The fuel mixture is automatically altitude-controlled by bleeding higher pressure air from chamber A to the chamber B as it flows though a tapered needle valve. The needle valve is controlled by an aneroid bellows, causing a richening of the mixture as altitude increases.

The fuel mixture is manually controlled by a fuel mixture control lever in the cockpit. The cockpit lever has either three or four detent positions that causes a cloverleaf shaped plate to rotate in the mixture control chamber. The plate covers or uncovers the fuel metering jets as the mixture control lever is moved as follows:

1. Idle-cutoff position, where all fuel flow is cutoff to the metered side of the fuel chamber, thereby closing the servo valve, stopping the engine.
2. Auto-Lean position, where fuel flows through the enrichment and lean fuel metering jets. This is sometimes called the cruise position, as this is the most-used position while in-flight.
3. Auto-rich position, where the fuel flows through the rich, enrichment and lean fuel metering jets. This position is used for take off and landing.
4. War Emergency position (military carburetors only), where fuel flows through the lean and rich fuel metering jets only, but only when there is pressure in the Anti-detonation injection (ADI) system.

The ADI system, an adjunct to the pressure carburetor found on large military piston engines, consists of a supply tank for the ADI liquid (a mixture of 50% alcohol and 50% water), a pressure pump, a pressure regulator, a spray nozzle, and a control diaphragm that moves the carburetor enrichment valve closed when pressure is present.

The ADI system adds cooling water to the fuel-air mixture to prevent pre-ignition (detonation) in the engine cylinders when the mixture is leaned to a more powerful - yet engine damaging - mixture that adds considerable power to the engine. The supply of ADI liquid is limited so that the system runs out of liquid before the engine is damaged by the very high cylinder head temperatures caused by the very lean mixture.

Pressure carburetors were used on many piston engines of 1940s vintage used in World War II aircraft. They went from being a new design early in the war to being standard equipment on nearly every aircraft engine by the war's end. The largest pressure carburetors were the Bendix PR-100 series which were used on the Pratt & Whitney R-4360, the largest piston aircraft engine to see production.

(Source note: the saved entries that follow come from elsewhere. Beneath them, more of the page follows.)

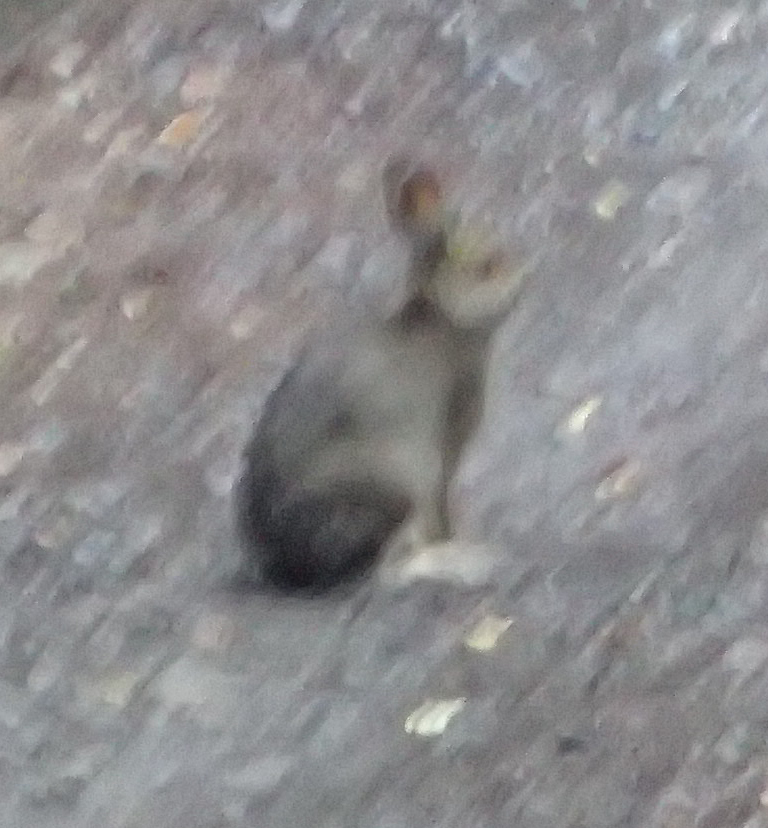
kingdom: Animalia
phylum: Chordata
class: Mammalia
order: Lagomorpha
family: Leporidae
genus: Lepus
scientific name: Lepus americanus
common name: Snowshoe hare
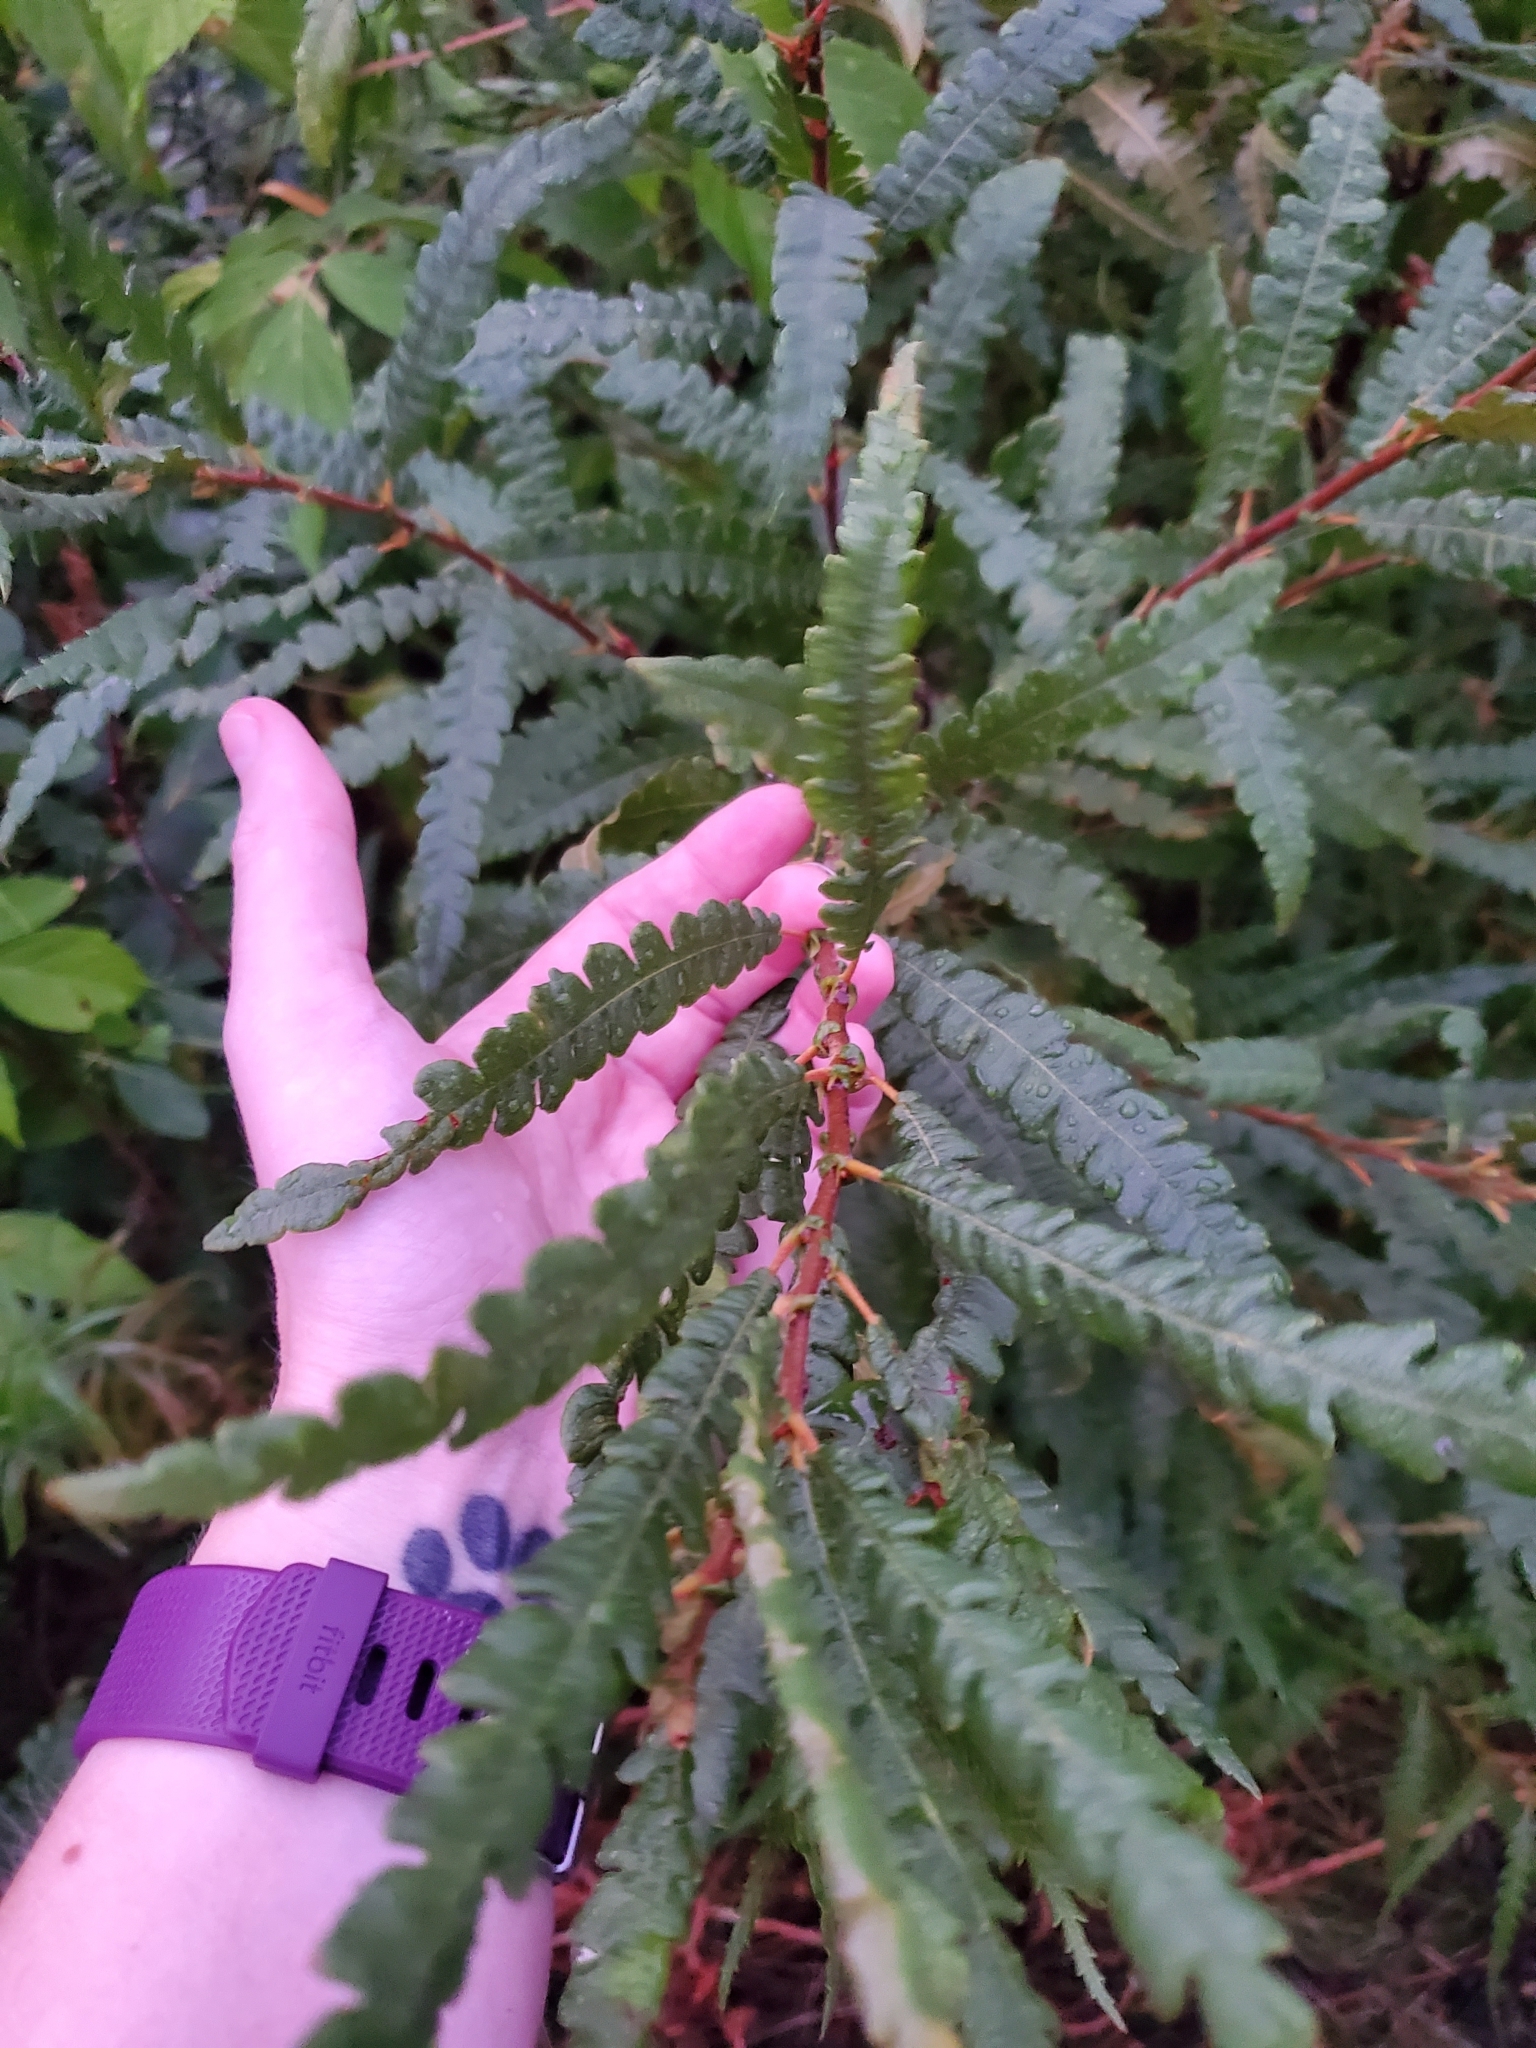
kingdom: Plantae
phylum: Tracheophyta
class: Magnoliopsida
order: Fagales
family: Myricaceae
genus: Comptonia
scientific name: Comptonia peregrina
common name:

After the war, Bendix made the smaller PS series which was found on Lycoming and Continental engines on general aviation aircraft. These small pressure carburetors eventually evolved in to the Bendix RSA series multi-point continuous-flow fuel injection system which is still sold on new aircraft. The RSA injection system sprays fuel into the ports just outside the intake valves in each cylinder, thus eliminating the chilling effect of evaporating fuel as a source of carburetor ice -- since the temperature in the intake ports is too high for ice to form.